■ **Written task 1**
In the article on the Mexico tariff talks, how many migrants did US Customs and Border Protection report as detained or blocked from crossing in May?
■ **Written task 2**
Return the part of the article on the Mexico tariff talks that begins at the words "Ahead of the high-stakes" and stops after "America’s second-largest economy.".
■ **Written task 3**
Write the next part of the article on the Mexico tariff talks, picking up after its last sentence.

Source extract below:

Trump, tweeting from Europe, said “Progress is being made, but not nearly enough!” (File Photo)

President Donald Trump said some progress—but not enough—was made Wednesday in talks with Mexico on averting the tariffs he threatens to impose unless the southern neighbour stems the flow of undocumented migrants into the US. Trump’s evening tweet said discussions will resume Thursday, and came as new data showed migrant detentions at the southern US border have hit their highest level since 2006.

Ahead of the high-stakes negotiations Wednesday, the Trump administration laid out tough demands for Mexico City to crack down on hundreds of thousands of Central American migrants traversing the country to the US Mexican border in recent months.

Trump, tweeting from Europe, said “Progress is being made, but not nearly enough!” He said that more talks will be held Thursday “with the understanding” that if no deal is reached, the tariffs he announced last week will go into effect Monday as planned.

That means they will start at five per cent, hit all Mexican imports, and rise incrementally to 25 percent in October.

The tariffs could prove disastrous for Latin America’s second-largest economy.

Fitch downgraded Mexico’s credit rating Wednesday, saying its economy faced greater risk because of the threatened duties. Another ratings agency, Moody’s, changed its outlook for Mexico from stable to negative.

Ahead of Wednesday’s meeting, senior White House economic advisor Peter Navarro said Mexico would have to agree to lock down its own southern border and process migrant asylum claims inside Mexico.

Mexico recognises that the situation on the border is untenable, Foreign Minister Marcelo Ebrard told a news conference after Wednesday’s negotiating session.

“Why? Because we saw the reports of the numbers and indeed, the flows are growing too much.” Ebrard, who leads the Mexican delegation which urgently travelled to Washington, earlier this week drew the line on so-called “safe third-country” asylum, signaling the discussions would be tough.

Speaking from Ireland ahead of the talks, however, Trump said he believed Mexico is ready to “make a deal.”

The talks opened as the US Customs and Border Protection agency reported that more than 144,000 migrants were detained or blocked from crossing into the United States from Mexico in May, a 32 percent surge from April and nearly triple the level of a year ago.

End of Source extract.
Recorded information below:

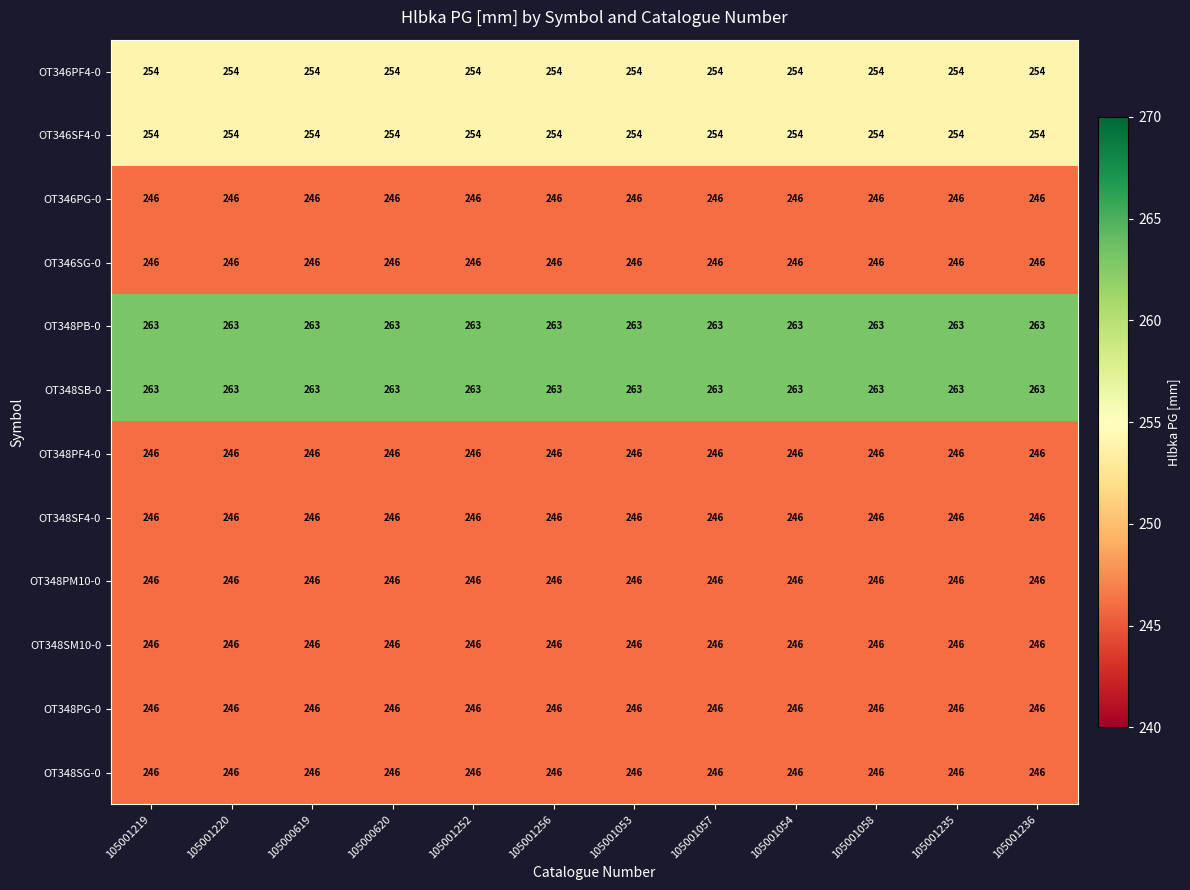

Count the number of data series in this chart.

12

End of Recorded information.

■ **Answer space 1**
More than 144,000

■ **Answer space 2**
Ahead of the high-stakes negotiations Wednesday, the Trump administration laid out tough demands for Mexico City to crack down on hundreds of thousands of Central American migrants traversing the country to the US Mexican border in recent months.

Trump, tweeting from Europe, said “Progress is being made, but not nearly enough!” He said that more talks will be held Thursday “with the understanding” that if no deal is reached, the tariffs he announced last week will go into effect Monday as planned.

That means they will start at five per cent, hit all Mexican imports, and rise incrementally to 25 percent in October.

The tariffs could prove disastrous for Latin America’s second-largest economy.

■ **Answer space 3**
Most were families from Guatemala, Honduras and El Salvador. The total included almost 58,000 children, most hoping to escape chronic poverty and violence and get a foothold inside the United States.

CBP Acting Commissioner John Sanders said the numbers had overwhelmed government staff and facilities at the border.

Increasingly the migrants were arriving in large groups, including one of 1,036 individuals detained in El Paso, Texas on May 29.

US holding and processing facilities were full, and agencies involved were running out of funding.

The Office of Refugee Resettlement, which takes care of the thousands of unaccompanied children that cross the border each month, said Wednesday that it has had to cut back secondary services it provides them, including legal aid, education, and recreation.

“We are in a full-blown emergency. The system is broken,” Sanders said.

Ebrard was hoping to convince the White House to hold off on the tariffs.

The US administration has not said what degree of reduction in migration will satisfy it.

Mexico has deployed its new National Guard police force to its southern border and stepped up migrant detentions and deportations.

But the flow has continued: a caravan of around 1,200 Central American migrants entered southern Mexico from Guatemala on Wednesday, bound for the United States, police said.

Navarro said than in addition to Mexico’s accepting asylum claims—rather than their being lodged in the United States—Mexico could avoid the tariffs by locking down its own border with Guatemala.

Thirdly, he said, Mexican officials manning checkpoints on the roads that migrants take through Mexico must stop taking bribes and permitting the migrants to continue on their northward journey toward the United States.

“Those checkpoints are designed to stop the flood, but instead, it’s the corruption, the government officials that make money from this human trafficking, that has to stop,” he said.

“That’s it. That’s what we’re looking for.”

The Trump administration was under growing pressure from inside the country to drop the threat of tariffs. Republican legislators warned that curtailed trade would damage many US businesses which rely on goods and components made in Mexico.

Seven former US ambassadors to Mexico City said in an open letter published by CNBC that Mexico had made real efforts to slow the migrants, and that tariffs would be counter-productive.

“Damaging Mexico’s economy will cripple its capacity to tackle migrant flows as well as the economic growth that contributed to ‘net zero’ Mexican migration to the US today,” they said.

“Mexico would face a political imperative to retaliate against US exports.”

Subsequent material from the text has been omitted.